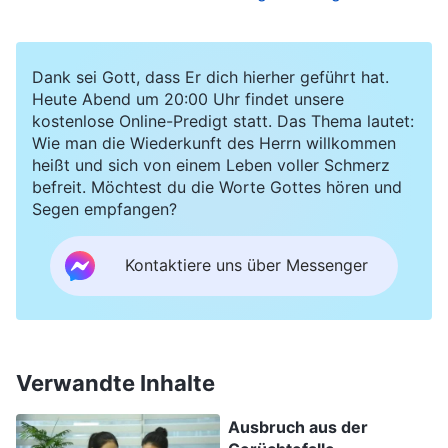
Rettung. Tatsächlich waren diejenigen, die an
Gott Jehova glaubten, aber den Herrn Jesus
Dank sei Gott, dass Er dich hierher geführt hat.
nicht akzeptierten, diejenigen, die Gott im Stich
Heute Abend um 20:00 Uhr findet unsere
kostenlose Online-Predigt statt. Das Thema lautet:
gelassen und Ihn hintergangen haben. Das Werk
Wie man die Wiederkunft des Herrn willkommen
des Allmächtigen Gottes unterscheidet sich von
heißt und sich von einem Leben voller Schmerz
dem des Herrn Jesus, und Gottes Name hat sich
befreit. Möchtest du die Worte Gottes hören und
Segen empfangen?
geändert, aber Sie sind ein Gott. Gott verrichtet
nur verschiedene Werke in verschiedenen
Kontaktiere uns über Messenger
Zeitaltern. Der Herr Jesus verrichtete das Werk
der Erlösung im Zeitalter der Gnade, bei dem nur
unsere Sünden vergeben wurden. Er beseitigte
nicht die sündhafte Natur der Menschen.
Verwandte Inhalte
Deshalb versprach Er, dass Er wiederkommen
Ausbruch aus der
würde, um das Werk des Gerichts zu vollbringen.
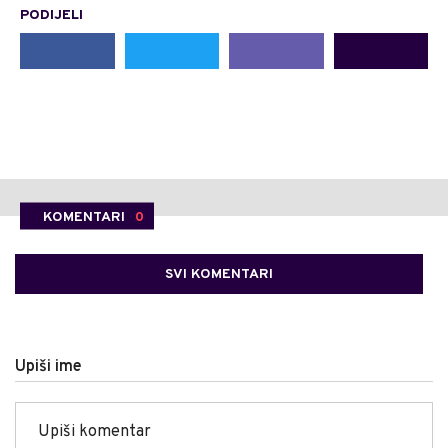
PODIJELI
KOMENTARI
0
SVI KOMENTARI
Upiši ime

■ **Task requirements**
Print out every entry above without changing a word, and leave out the pictures.

■ **Result for this exercise**
Rettung. Tatsächlich waren diejenigen, die an
Gott Jehova glaubten, aber den Herrn Jesus
Dank sei Gott, dass Er dich hierher geführt hat.
nicht akzeptierten, diejenigen, die Gott im Stich
Heute Abend um 20:00 Uhr findet unsere
kostenlose Online-Predigt statt. Das Thema lautet:
gelassen und Ihn hintergangen haben. Das Werk
Wie man die Wiederkunft des Herrn willkommen
des Allmächtigen Gottes unterscheidet sich von
heißt und sich von einem Leben voller Schmerz
dem des Herrn Jesus, und Gottes Name hat sich
befreit. Möchtest du die Worte Gottes hören und
Segen empfangen?
geändert, aber Sie sind ein Gott. Gott verrichtet
nur verschiedene Werke in verschiedenen
Kontaktiere uns über Messenger
Zeitaltern. Der Herr Jesus verrichtete das Werk
der Erlösung im Zeitalter der Gnade, bei dem nur
unsere Sünden vergeben wurden. Er beseitigte
nicht die sündhafte Natur der Menschen.
Verwandte Inhalte
Deshalb versprach Er, dass Er wiederkommen
Ausbruch aus der
würde, um das Werk des Gerichts zu vollbringen.
PODIJELI
KOMENTARI
0
SVI KOMENTARI
Upiši ime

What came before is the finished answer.